## TO DO:
• 1. Read the pull request description below. For each statement, answer yes or no according to whether it agrees with the description, and quote the exact words that decide it.
(a) Allocation per operation fell from 42.1 GB to 35.4 GB.
(b) The new private readFully() method wraps the input in a DataInputStream.
(c) The reused buffers are reallocated whenever a run needs a smaller buffer.
• 2. Rewrite the paragraph of the pull request description below that begins "Per-call buffer allocation." as a short bulleted list that keeps its main facts.
• 3. Extend the pull request description below by continuing it from its last line.

GH-3466: Improve `RunLengthBitPackingHybridDecoder.readNext` to avoid per-call buffer allocation and `DataInputStream` wrapping by arouel · Pull Request #3467 · apache/parquet-java

arouel · 2026-04-06T19:09:22Z

Rationale for this change

RunLengthBitPackingHybridDecoder.readNext() allocates a new int[] and byte[] on every PACKED-mode call. The existing code even acknowledges this with a // TODO: reuse a buffer comment at line 94. In workloads that decode many bit-packed runs (definition levels, repetition levels, RLE-encoded integers), these allocations become a significant source of GC pressure.

There are two issues:

Per-call buffer allocation. currentBuffer = new int[currentCount] and byte[] bytes = new byte[numGroups * bitWidth] are allocated fresh on every PACKED-mode readNext(). The individual allocations are modest (8–128 ints per run) but occur thousands of times per column chunk. In a custom JFR-profiled benchmark merging 60 Parquet files (180M rows, 10 columns), these two sites were the number 2 and number 6 allocation hotspots respectively: 2,402 out of 12,711 total allocation samples (18.9%), accounting for ~7.2 GB of allocation per operation.
Per-call DataInputStream wrapping. new DataInputStream(in).readFully(bytes, 0, bytesToRead) creates a wrapper object on every PACKED-mode call just to access readFully().

What changes are included in this PR?

Three changes to RunLengthBitPackingHybridDecoder:

currentBuffer promoted from local to field, reused across readNext() calls with a grow-only strategy, only reallocated when the next run requires a larger buffer than currently held.
byte[] bytes promoted to a field packedBytes, same grow-only reuse strategy.
new DataInputStream(in).readFully(...) replaced with a private readFully() method that reads directly from the underlying InputStream, eliminating the per-call wrapper allocation and virtual dispatch.

Custom JFR-profiled benchmark results (merge of 60 Parquet files, 180M rows, 10 columns, JDK 26, macOS aarch64):

Metric	Before	After	Change
Throughput	44.2 s/op	42.5 s/op	-3.6%
Allocation rate	908.9 MB/s	793.9 MB/s	-12.7%
Allocation per op	42.1 GB	35.4 GB	-15.8%
RLE decoder alloc samples	2,402 (18.9%)	146 (1.2%)	-93.9%
RLE decoder alloc bytes	~7,245 MB	~417 MB	-94.2%

Are these changes tested?

Yes, changes are tested. We added a regression test in TestRunLengthBitPackingHybridEncoder called testTruncatedPackedRunAfterFullPackedRunDoesNotReuseStaleBytes to cover a truncated packed-run edge case after buffer reuse. We also ran the full TestRunLengthBitPackingHybridEncoder class and RunLengthBitPackingHybridIntegrationTest and all tests passed.

Are there any user-facing changes?

## DATASET RECORDS:
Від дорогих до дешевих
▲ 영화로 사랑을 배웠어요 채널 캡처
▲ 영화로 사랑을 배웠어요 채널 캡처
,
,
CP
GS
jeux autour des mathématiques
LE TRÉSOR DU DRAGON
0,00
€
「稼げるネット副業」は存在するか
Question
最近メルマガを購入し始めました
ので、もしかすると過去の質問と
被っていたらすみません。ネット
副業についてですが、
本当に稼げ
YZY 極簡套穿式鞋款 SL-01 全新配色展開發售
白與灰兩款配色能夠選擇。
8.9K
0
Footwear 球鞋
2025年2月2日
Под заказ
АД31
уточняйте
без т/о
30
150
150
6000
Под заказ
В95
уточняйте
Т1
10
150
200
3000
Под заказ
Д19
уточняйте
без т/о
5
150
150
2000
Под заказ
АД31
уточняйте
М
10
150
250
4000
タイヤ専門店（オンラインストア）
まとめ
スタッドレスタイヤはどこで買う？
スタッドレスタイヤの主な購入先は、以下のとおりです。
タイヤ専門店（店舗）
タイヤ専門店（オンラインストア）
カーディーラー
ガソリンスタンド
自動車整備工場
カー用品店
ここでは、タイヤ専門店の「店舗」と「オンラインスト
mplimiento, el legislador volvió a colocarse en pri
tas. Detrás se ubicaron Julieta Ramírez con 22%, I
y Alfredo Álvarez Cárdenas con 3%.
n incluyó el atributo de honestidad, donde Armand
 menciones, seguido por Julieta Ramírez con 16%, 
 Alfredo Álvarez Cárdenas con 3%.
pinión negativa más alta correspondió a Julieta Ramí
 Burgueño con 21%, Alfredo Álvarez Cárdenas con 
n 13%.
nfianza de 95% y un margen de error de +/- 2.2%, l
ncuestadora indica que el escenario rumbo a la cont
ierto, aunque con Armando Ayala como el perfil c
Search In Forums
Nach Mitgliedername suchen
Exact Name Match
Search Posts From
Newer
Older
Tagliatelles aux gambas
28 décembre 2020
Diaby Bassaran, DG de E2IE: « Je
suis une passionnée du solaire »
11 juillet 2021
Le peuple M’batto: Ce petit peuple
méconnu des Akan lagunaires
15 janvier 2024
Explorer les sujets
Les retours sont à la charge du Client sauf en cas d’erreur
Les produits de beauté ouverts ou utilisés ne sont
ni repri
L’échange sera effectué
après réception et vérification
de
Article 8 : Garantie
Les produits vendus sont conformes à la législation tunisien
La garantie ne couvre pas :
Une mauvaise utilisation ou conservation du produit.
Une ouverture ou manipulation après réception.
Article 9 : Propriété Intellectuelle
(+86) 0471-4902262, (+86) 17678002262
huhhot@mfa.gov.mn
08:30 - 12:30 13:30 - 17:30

## ANSWER SECTION:
• 1.
(a) Yes: "Allocation per op	42.1 GB	35.4 GB	-15.8%"
(b) No: "a private readFully() method that reads directly from the underlying InputStream"
(c) No: "only reallocated when the next run requires a larger buffer than currently held."

• 2.
- Each PACKED-mode readNext() allocates two new arrays: currentBuffer = new int[currentCount] and byte[] bytes = new byte[numGroups * bitWidth].
- Each allocation is small (8–128 ints per run), but it happens thousands of times per column chunk.
- A custom JFR-profiled benchmark merged 60 Parquet files (180M rows, 10 columns). In that benchmark, these two sites were the number 2 and number 6 allocation hotspots.
- Together they accounted for 2,402 of 12,711 allocation samples (18.9%) and about 7.2 GB of allocation per operation.

• 3.
No. This is a transparent performance improvement internal to the RLE decoder. Decoded values are identical. No API changes, no configuration changes, no behavioral changes.

Closes #3466

Fokko · 2026-04-28T19:18:20Z

+        if (packedBytes == null || packedBytes.length < bytesNeeded) {
+          packedBytes = new byte[bytesNeeded];
+        }
+        int bytesRead = in.readNBytes(packedBytes, 0, bytesNeeded);


Nice, now we're at Java 11 :)

Fokko

I've left one fix that addresses a concern is that currentBuffer retains stale values from a previous larger packed run in positions beyond currentCount. While those positions are never accessed today (the indexing is bounded by currentBufferLength), it's a latent risk. Let's add defensive zeroing, consistent with how packedBytes is zeroed on short reads.

…avoid per-call buffer allocation and `DataInputStream` wrapping

arouel · 2026-06-16T16:16:16Z

I've left one fix that addresses a concern is that currentBuffer retains stale values from a previous larger packed run in positions beyond currentCount. While those positions are never accessed today (the indexing is bounded by currentBufferLength), it's a latent risk. Let's add defensive zeroing, consistent with how packedBytes is zeroed on short reads.

Thank you for the review. I applied the code changes as suggested.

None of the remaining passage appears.